What most teams are missing
Most teams are missing a reliable way to see how everything connects.
When an issue happens, they need to answer:
- What systems are involved?
- What changed recently?
- What depends on this?
- Where did the issue actually start?
If it takes too long to answer those, troubleshooting takes longer, escalations take longer, and support becomes harder than it should be.
What is missing is a clear starting point.
What a better approach looks like
A better approach focuses on context, not just data.
1. A clear view of the environment
So you know what exists
2. Visibility into relationships
So you understand how systems connect
3. A defined starting point
So troubleshooting begins with direction
When teams have this:
- root causes are easier to identify
- issues are resolved faster
- support becomes more consistent
These are the foundations behind real root cause analysis challenges and solutions.
Why this matters for resellers and partners
If you support client environments, root cause analysis affects how you deliver value every day.
When root cause is unclear:
- troubleshooting takes longer
- issues are harder to explain
- clients lose confidence
When root cause is clear:
- you can resolve issues faster
- you can communicate clearly
- you can guide clients more effectively
👉 Guide clients more effectively
That is how troubleshooting becomes part of a structured, repeatable service.
Next step
The next step is to make it easier to see where issues start and how they move across systems.
👉 Explore network visibility and dependency mapping approaches
👉 Review asset inventory and environment tracking
👉 Learn how to turn this into a recurring service
FAQs
What is root cause analysis?
Root cause analysis is the process of identifying the original source of an issue rather than just addressing its symptoms.

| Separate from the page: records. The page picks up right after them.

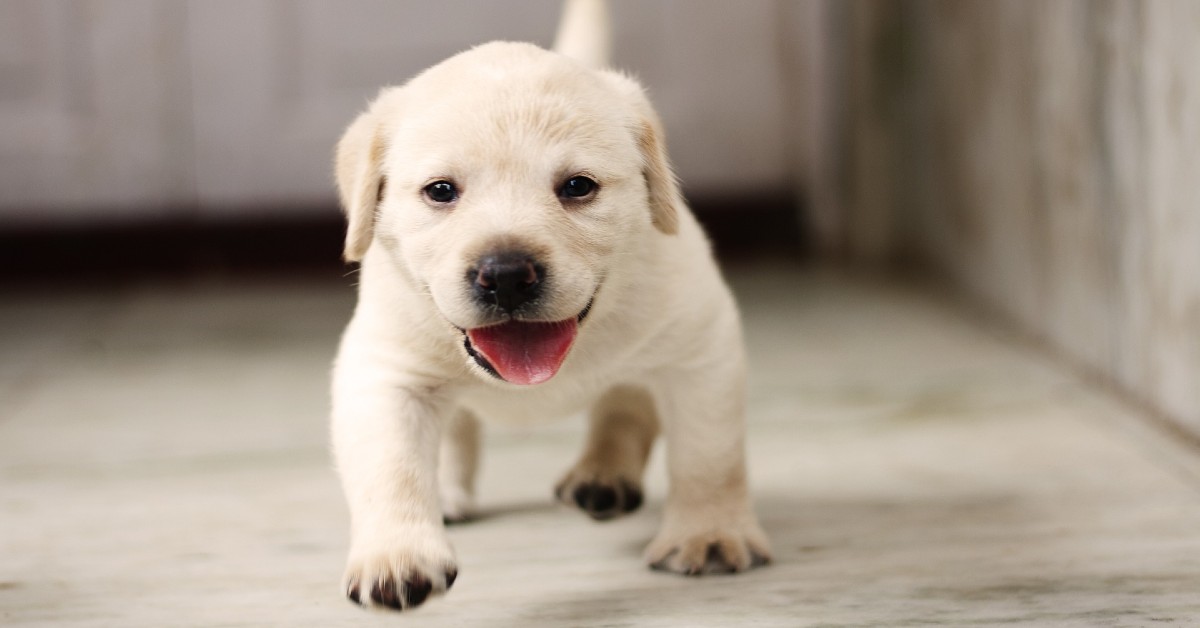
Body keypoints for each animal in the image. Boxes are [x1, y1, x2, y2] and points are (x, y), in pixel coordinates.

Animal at [333, 0, 772, 612]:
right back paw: (450, 491)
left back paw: (603, 475)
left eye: (578, 187)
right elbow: (390, 466)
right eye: (440, 191)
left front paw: (709, 534)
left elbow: (709, 455)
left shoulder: (701, 349)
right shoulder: (384, 371)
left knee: (625, 406)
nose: (506, 276)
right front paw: (397, 555)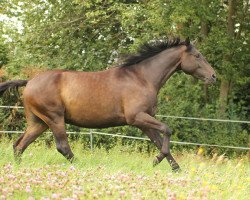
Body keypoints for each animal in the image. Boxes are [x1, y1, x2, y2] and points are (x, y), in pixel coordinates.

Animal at [0, 37, 215, 170]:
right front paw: (157, 160)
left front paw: (175, 168)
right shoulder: (137, 118)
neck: (142, 78)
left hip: (39, 122)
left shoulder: (145, 122)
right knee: (62, 147)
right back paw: (83, 166)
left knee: (19, 145)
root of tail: (29, 82)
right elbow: (167, 131)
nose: (213, 76)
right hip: (54, 119)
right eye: (197, 56)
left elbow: (159, 141)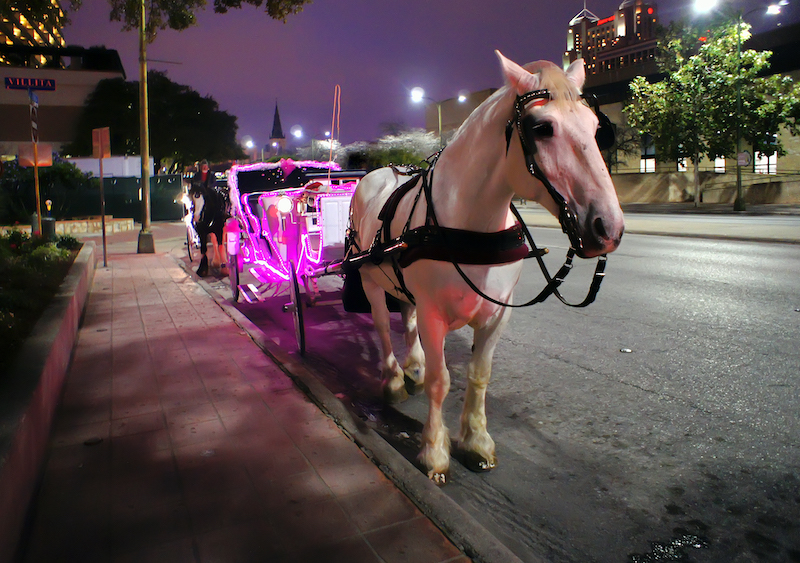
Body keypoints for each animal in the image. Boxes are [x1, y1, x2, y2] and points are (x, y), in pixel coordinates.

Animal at [350, 51, 624, 484]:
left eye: (597, 128)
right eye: (541, 127)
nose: (608, 228)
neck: (468, 225)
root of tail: (378, 173)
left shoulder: (496, 315)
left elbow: (478, 377)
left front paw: (476, 442)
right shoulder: (433, 314)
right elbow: (441, 381)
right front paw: (434, 451)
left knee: (406, 317)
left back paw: (413, 366)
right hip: (369, 279)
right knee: (380, 325)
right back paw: (394, 379)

Why is root cause analysis difficult?
It is difficult because information is spread across systems and dependencies are not always clear.
What causes root cause analysis challenges?
Challenges come from lack of visibility, unclear dependencies, and too much disconnected data.
Why do issues appear in one place but start in another?
Because modern systems are interconnected, and issues can propagate across multiple layers.
How do you improve root cause analysis?
By improving visibility into systems, relationships, and changes across the environment.